Islande : Nouvelle éruption volcanique près de la capitale Reykjavik

Nouvelle éruption volcanique en Islande. La dernière a commencé mercredi près de Reykjavik​, dans une fissure qui crachait une lave fumante à proximité du site du Mont Fagradalsfjall, où un volcan était déjà entré en éruption en 2021. L’éruption, située à environ 40 kilomètres de la capitale, laisse apparaître des jets de lave en fusion se transformant en roche sombre à mesure que la matière refroidit et laissant s’échapper une fumée bleutée.

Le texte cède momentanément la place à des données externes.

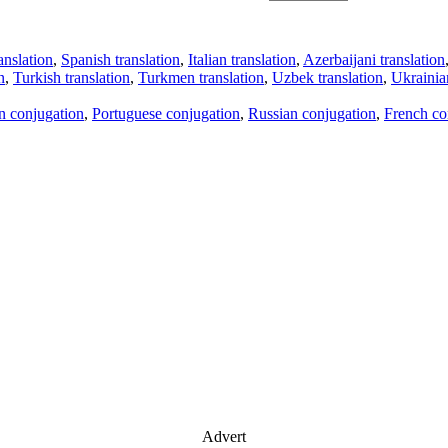
anslation
,
Spanish translation
,
Italian translation
,
Azerbaijani translation
n
,
Turkish translation
,
Turkmen translation
,
Uzbek translation
,
Ukrainian
an conjugation
,
Portuguese conjugation
,
Russian conjugation
,
French co
Advert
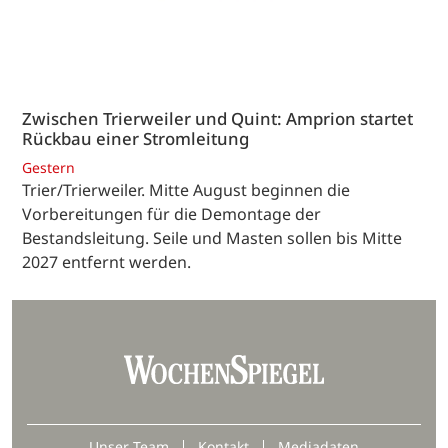
Zwischen Trierweiler und Quint: Amprion startet
Rückbau einer Stromleitung
Gestern
Trier/Trierweiler. Mitte August beginnen die
Vorbereitungen für die Demontage der
Bestandsleitung. Seile und Masten sollen bis Mitte
2027 entfernt werden.
Unser Team
Kontakt
Mediadaten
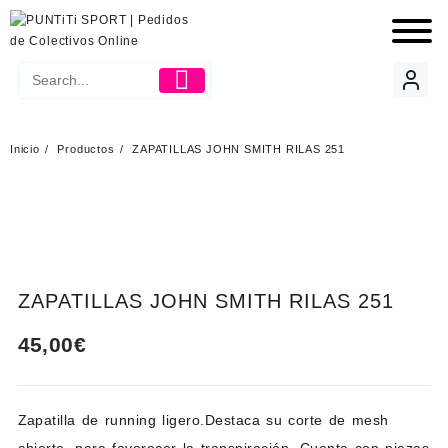
Inicio
Productos
ZAPATILLAS JOHN SMITH RILAS 251
ZAPATILLAS JOHN SMITH RILAS 251
45,00
€
Zapatilla de running ligero.Destaca su corte de mesh
abierto, para favorecer la transpiración. Cuenta con piezas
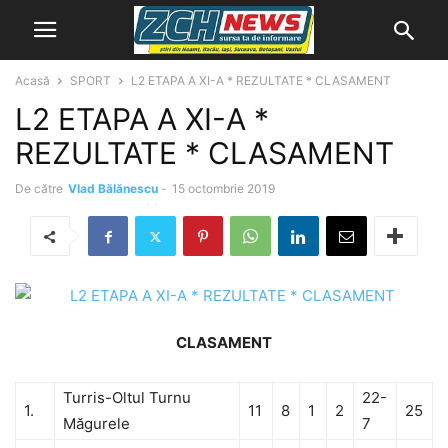
Acasă
SPORT
L2 ETAPA A XI-A * REZULTATE * CLASAMENT
L2 ETAPA A XI-A *
REZULTATE * CLASAMENT
De către
Vlad Bălănescu
-
15 octombrie 2019
CLASAMENT
Turris-Oltul Turnu
22-
1.
11
8
1
2
25
Măgurele
7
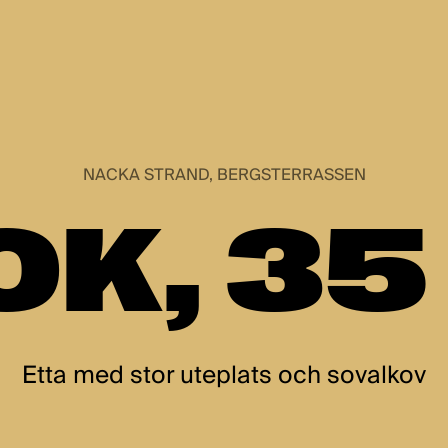
NACKA STRAND, BERGSTERRASSEN
OK, 3
Etta med stor uteplats och sovalkov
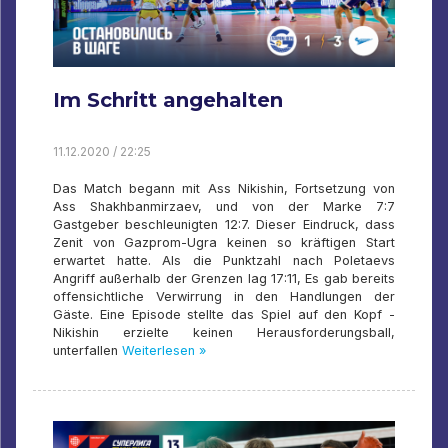
Im Schritt angehalten
11.12.2020 / 22:25
Das Match begann mit Ass Nikishin, Fortsetzung von
Ass Shakhbanmirzaev, und von der Marke 7:7
Gastgeber beschleunigten 12:7. Dieser Eindruck, dass
Zenit von Gazprom-Ugra keinen so kräftigen Start
erwartet hatte. Als die Punktzahl nach Poletaevs
Angriff außerhalb der Grenzen lag 17:11, Es gab bereits
offensichtliche Verwirrung in den Handlungen der
Gäste. Eine Episode stellte das Spiel auf den Kopf -
Nikishin erzielte keinen Herausforderungsball,
unterfallen
Weiterlesen »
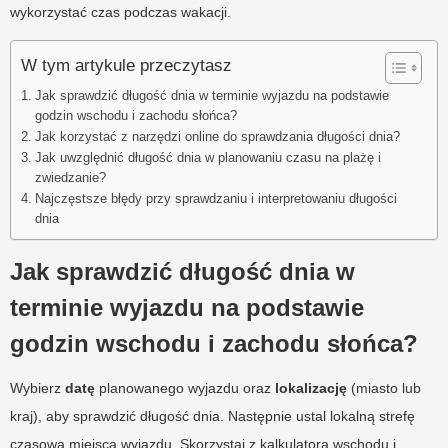
wykorzystać czas podczas wakacji.
W tym artykule przeczytasz
Jak sprawdzić długość dnia w terminie wyjazdu na podstawie
godzin wschodu i zachodu słońca?
Jak korzystać z narzędzi online do sprawdzania długości dnia?
Jak uwzględnić długość dnia w planowaniu czasu na plażę i
zwiedzanie?
Najczęstsze błędy przy sprawdzaniu i interpretowaniu długości
dnia
Jak sprawdzić długość dnia w
terminie wyjazdu na podstawie
godzin wschodu i zachodu słońca?
Wybierz
datę
planowanego wyjazdu oraz
lokalizację
(miasto lub
kraj), aby sprawdzić długość dnia. Następnie ustal lokalną strefę
czasową miejsca wyjazdu. Skorzystaj z kalkulatora wschodu i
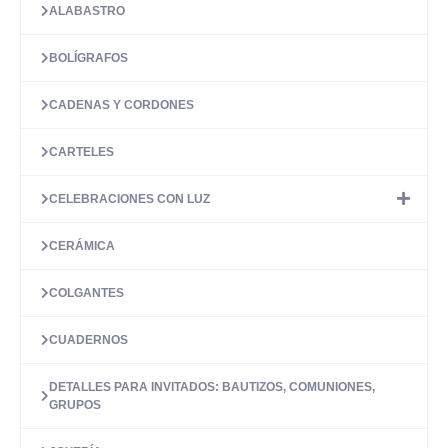
ALABASTRO
opciones
se
pueden
BOLÍGRAFOS
elegir
en
CADENAS Y CORDONES
la
página
CARTELES
de
producto
CELEBRACIONES CON LUZ
CERÁMICA
COLGANTES
CUADERNOS
DETALLES PARA INVITADOS: BAUTIZOS, COMUNIONES,
GRUPOS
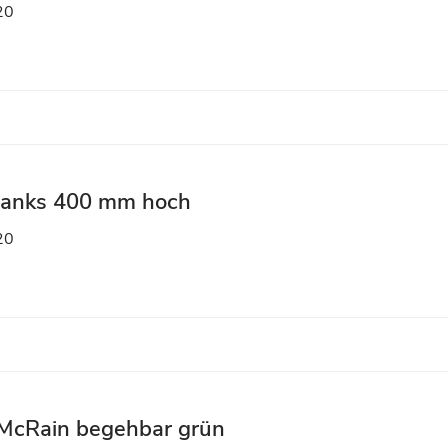
20
tanks 400 mm hoch
20
McRain begehbar grün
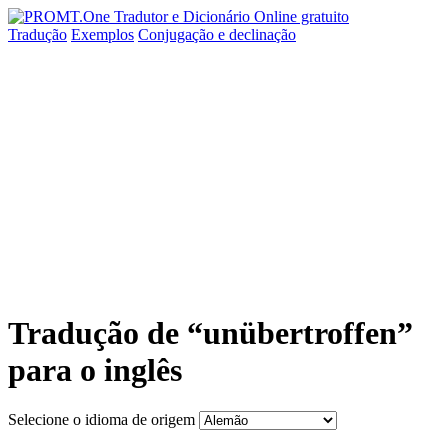
Tradução
Exemplos
Conjugação
e declinação
Tradução de “unübertroffen”
para o inglês
Selecione o idioma de origem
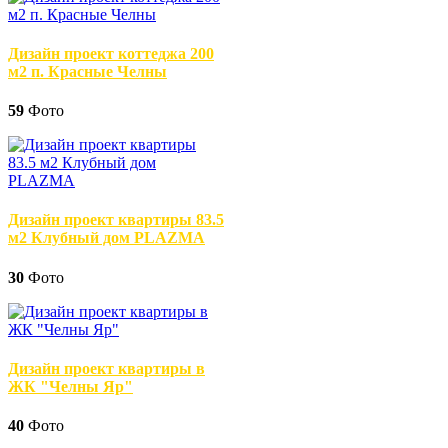
Дизайн проект коттеджа 200
м2 п. Красные Челны
59
Фото
Дизайн проект квартиры 83.5
м2 Клубный дом PLAZMA
30
Фото
Дизайн проект квартиры в
ЖК "Челны Яр"
40
Фото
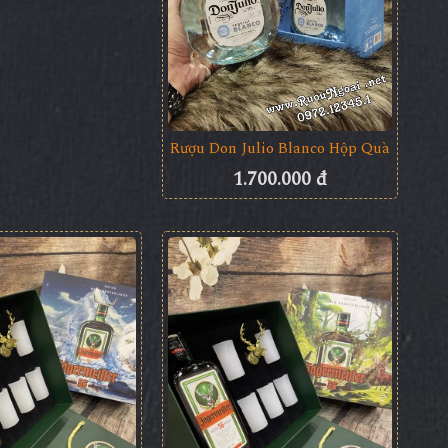
Rượu Don Julio Blanco Hộp Quà
1.700.000 đ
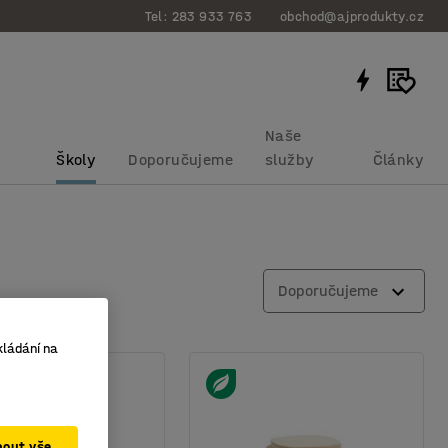
Tel: 283 933 763
obchod@ajprodukty.cz
Naše
Školy
Doporučujeme
služby
Články
Doporučujeme
kládání na
mout vše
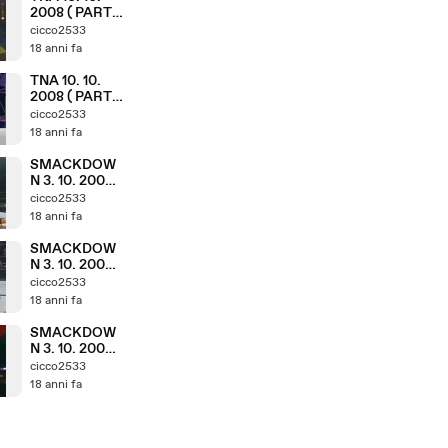
2008 ( PARTE
3. 11 )
cicco2533
18 anni fa
TNA 10. 10.
2008 ( PARTE
2. 11 )
cicco2533
18 anni fa
SMACKDOW
N 3. 10. 2008 (
PARTE 9. 9 )
cicco2533
18 anni fa
SMACKDOW
N 3. 10. 2008 (
PARTE 8. 9 )
cicco2533
18 anni fa
SMACKDOW
N 3. 10. 2008 (
PARTE 7. 9 )
cicco2533
18 anni fa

L’Institut météorologique d’Islande, qui surveille l’activité sismique, a estimé la longueur de la fissure à environ 300 mètres. Ce dernier a précisé que l’éruption avait débuté dans la vallée de Meradalir, à moins d’un kilomètre de l’éruption de 2021. Des curieux se sont déplacés sur la zone de l’éruption, s’émerveillant à la vue de la lave en ébullition et au bruit du grondement lorsque le magma jaillit.

Malgré l’absence de nuage de cendres, l’institut a estimé « possible que de la pollution soit détectée du fait des émanations de gaz ». Les gaz émanant des éruptions volcaniques, notamment le dioxyde de soufre, peuvent s’élever à proximité immédiate et présenter un danger pour la santé, voire être fatals. Ces types de pollution peuvent également être transportés par le vent.

10.000 secousses depuis samedi

Mardi soir, l’Institut météorologique avait annoncé que la probabilité d’une nouvelle éruption près du mont Fagradalsfjall « dans les prochains jours ou semaines » était considérée comme « substantielle ». Depuis samedi, près de 10.000 secousses avaient été détectées, dont deux d’une magnitude supérieure à 5. L’Autorité nationale des aéroports d’Islande a indiqué qu’aucun vol n’était affecté par le volcan pour le moment, ajoutant qu’elle suivait la situation « en conséquence ».

Plus d’une heure après le début de l’éruption, un vol commercial pouvait être aperçu volant à basse altitude au-dessus du site de l’éruption et en direction de Keflavik, le principal aéroport de Reykjavik.

Risque très faible pour les zones peuplées

« Le risque pour les zones peuplées et les infrastructures essentielles est considéré comme très faible et il n’y a eu aucune perturbation des vols », a indiqué sur Twitter le ministère des Affaires étrangères.

L’année dernière, l’Islande avait connu une éruption sur une zone relativement facile d’accès, faisant de l’événement une véritable attraction touristique. L’éruption, qui avait vu plus de 140 millions de mètres cubes de magma se déverser sur une période de six mois, avait attiré plus de 430.000 visiteurs selon l’Office du tourisme islandais. L’éruption avait été officiellement déclarée achevée au bout de neuf mois, en décembre 2021.